Ce n’est pas l’absence de contraceptif qui explique le recours à l’IVG. Selon le Baromètre Santé de l’INPES, 91 % des Françaises sexuellement actives, âgées de 15 à 49 ans, déclaraient en 2010 employer une méthode contraceptive. En 2007, d’après l’enquête de la DREES, deux femmes sur trois qui ont eu une IVG utilisaient une méthode contraceptive. Moyen qui n’avait pas fonctionné en raison d’un oubli de pilule ou d’un accident de préservatif.
Les effets "saisonniers" expliqueraient aussi ces négligences. On observe par exemple un "pic" d'IVG en mars, qui correspondrait aux conceptions de Nouvel An.

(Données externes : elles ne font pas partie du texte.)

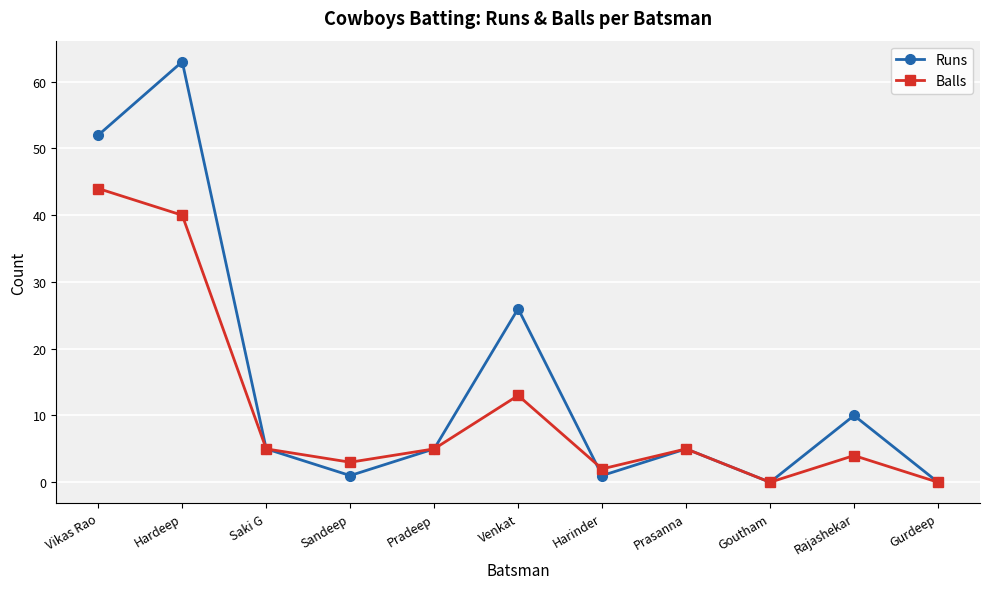

Rank the series by their maximum value, from highest to lowest.

Runs, Balls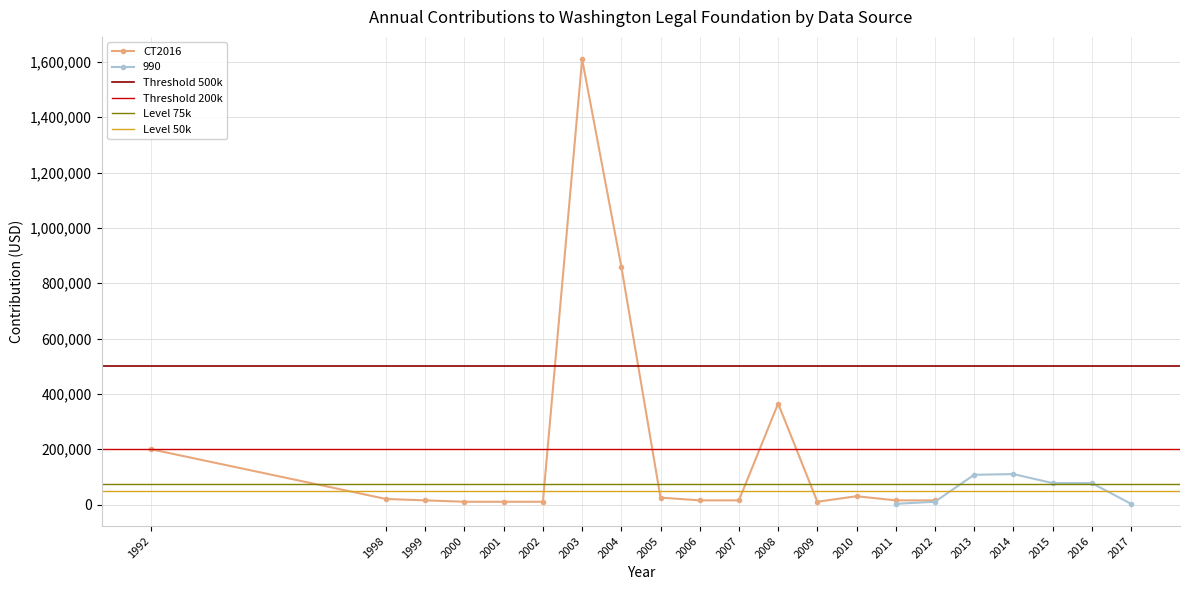

Which series has the largest total across all categories?

CT2016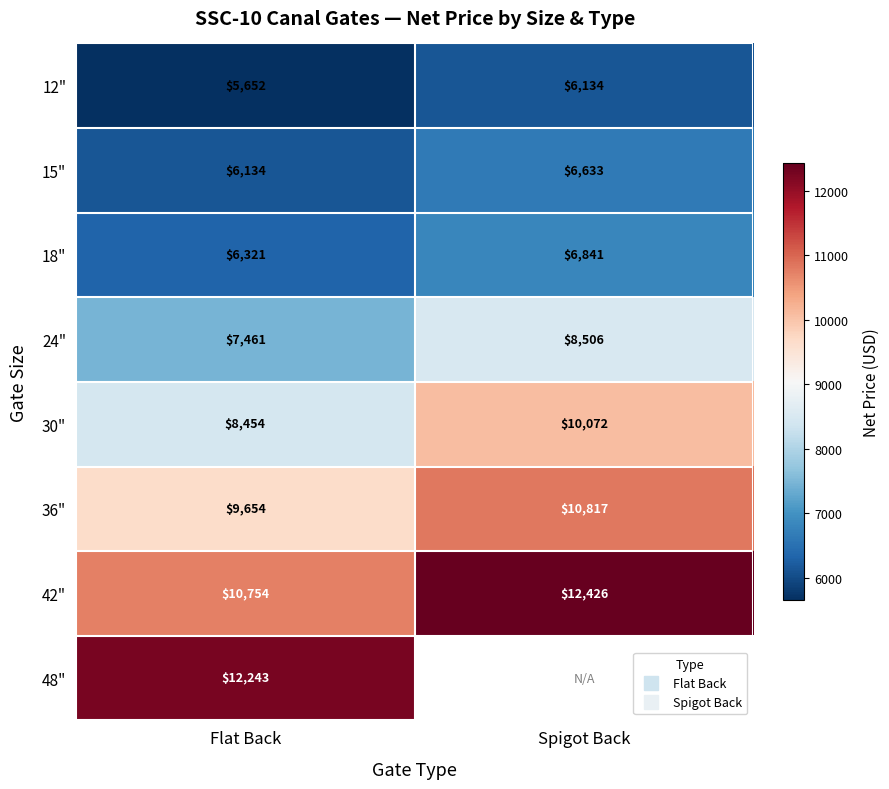

Is it true that 12" equals 3003.4 at Flat Back?

False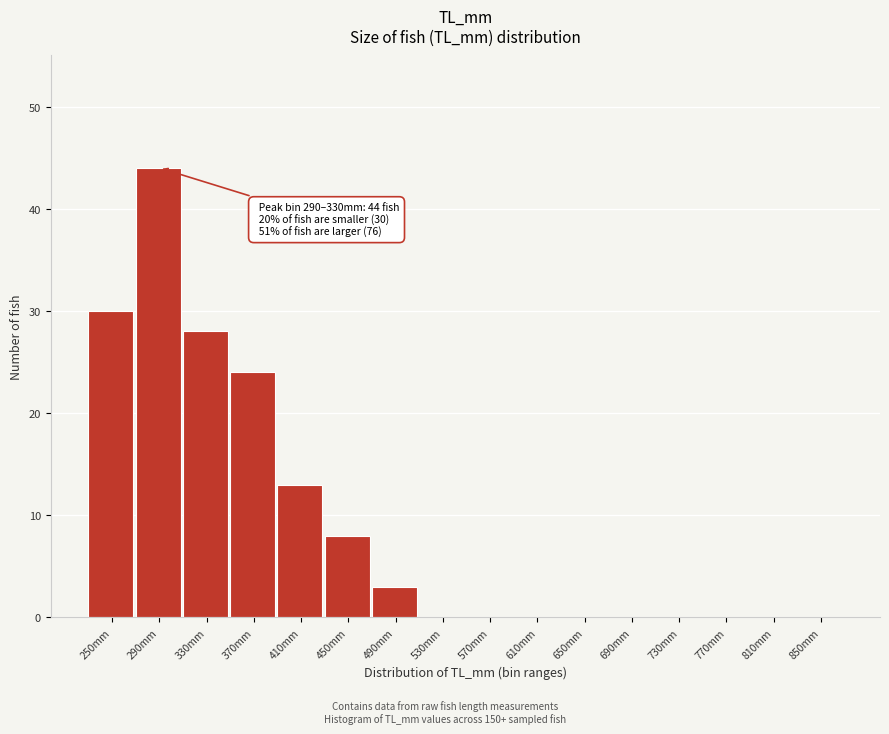

Reading left to right, extract all data points from this chart.

250mm=30	290mm=44	330mm=28	370mm=24	410mm=13	450mm=8	490mm=3	530mm=0	570mm=0	610mm=0	650mm=0	690mm=0	730mm=0	770mm=0	810mm=0	850mm=0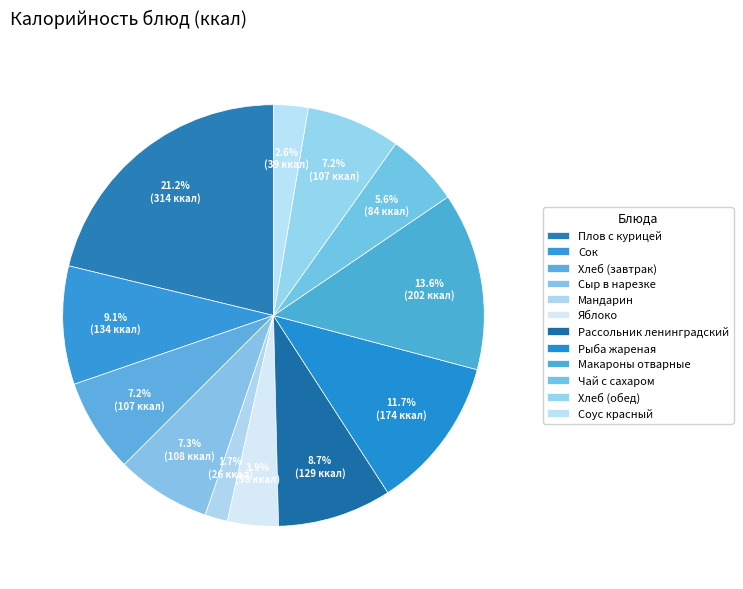

What portion of the pie excludes Рассольник ленинградский?

91.3%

De plus, les femmes connaissent de mieux en mieux la contraception d’urgence et l’utilisent plus fréquemment. Depuis juin 1999, date à laquelle elle est devenue accessible en pharmacie sans prescription médicale, son utilisation s’est très fortement développée : plus de 1 million de pilules du lendemain et du surlendemain sont vendues chaque année depuis 2005, 33 000 boîtes de pilules du surlendemain (mises sur le marché en 2009) ont été vendues en 2011 et 40 000 en 2012.
 

L’IVG médicamenteuse plus utilisée que la chirurgie

En 2011, 20 % des IVG ont été réalisées en cabinet libéral contre 80% en hôpital.
L’augmentation progressive du nombre des IVG médicamenteuses en ville depuis 2009 s’est accompagnée d’une baisse du nombre des IVG chirurgicales réalisées en établissements hospitaliers.
Le nombre des IVG médicamenteuses en établissements de santé, lui, reste stable depuis 2005.
Désormais, 54 % des IVG réalisées le sont de façon médicamenteuse.